PROMPT 1:
In the forum thread about riding in Temecula below, what time does the group ride from the bike shop on Margarita Rd. start?
PROMPT 2:
Please pick up the forum thread about riding in Temecula below and carry it on from where it stops.

SUPPLIED TEXT:

# Anyone here from Temecula?



## NorCalBiker (Jul 10, 2006)

I am going to be in Temecula this weekend. I'm planning on riding Saturday and Sunday around 50 miles each day. I will be staying near Winchester Rd and Nicolas Rd. Please show me some route.  

TIA


----------



## Bob E (Feb 17, 2011)

There is a ride at Jax bike shop on Margarita Rd. about a mile north of Winchester. It starts at 8am and are usually 40 to 50 miles. Its a great group to ride with! Go on Facebook, Jax Bicycle Center - Murrieta and they will post where we will be riding on Thursday or Friday.


----------



## allison (Apr 19, 2006)

SUPPLIED DATA:
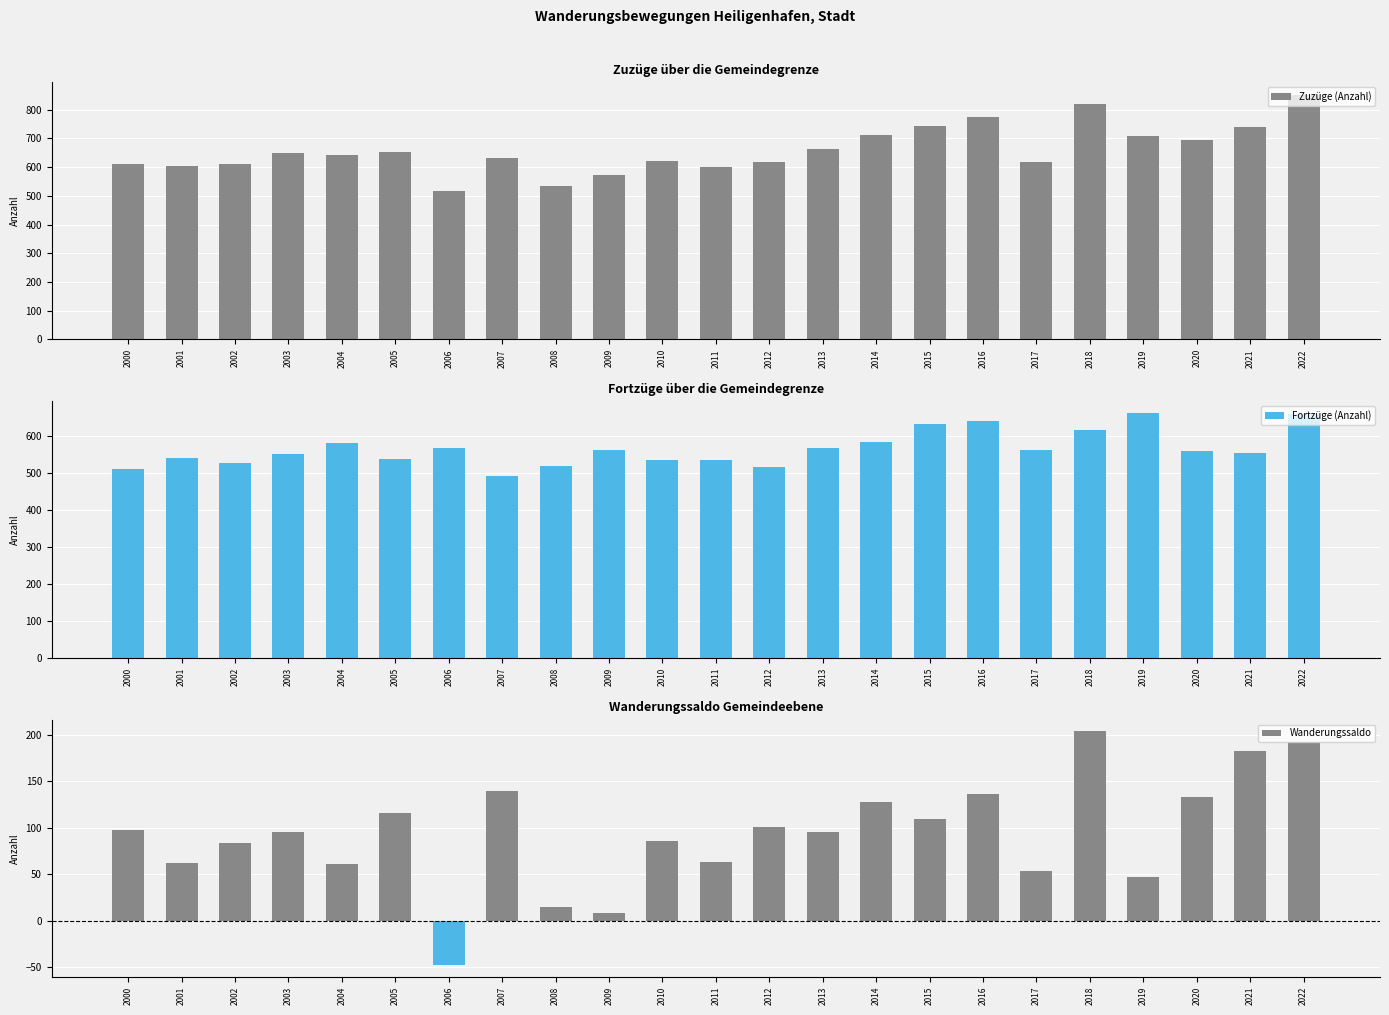

Which series has the largest total across all categories?

Zuzüge (Anzahl)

WRITTEN RESPONSE 1:
8am

WRITTEN RESPONSE 2:
Do a bit of Google mapping, but you can ride from there out to Rancho Cal road, cut across by South Coast Winery on Anza Rd down to De Portola, left on Glen Oaks, right on Mesa, continue East Benton, left on Sage, left/follow road Cty Hwy 3/Cactus Valley Rd, continue/right on State, left on Domenigoni (option to turn left and go into the Diamond Valley Reservoir area and climb up to see the reservoir), straight down Domenigoni continue on Newport, left on Menifee, right on Keller, left on Antelope, left on Stepp, right on Meadowlark Lane keep straight onto Whitewood, left on Murrieta Hot Springs, take that back to Winchester to Nicholas. (Alt, just take Whitewood out to Domenigoni and do the flat ride as far out as you need, u-turn and head back.)

If you want a bit bigger of a route (60~ miles) look up Rice/Couser. That route has even more turns but is awesome!!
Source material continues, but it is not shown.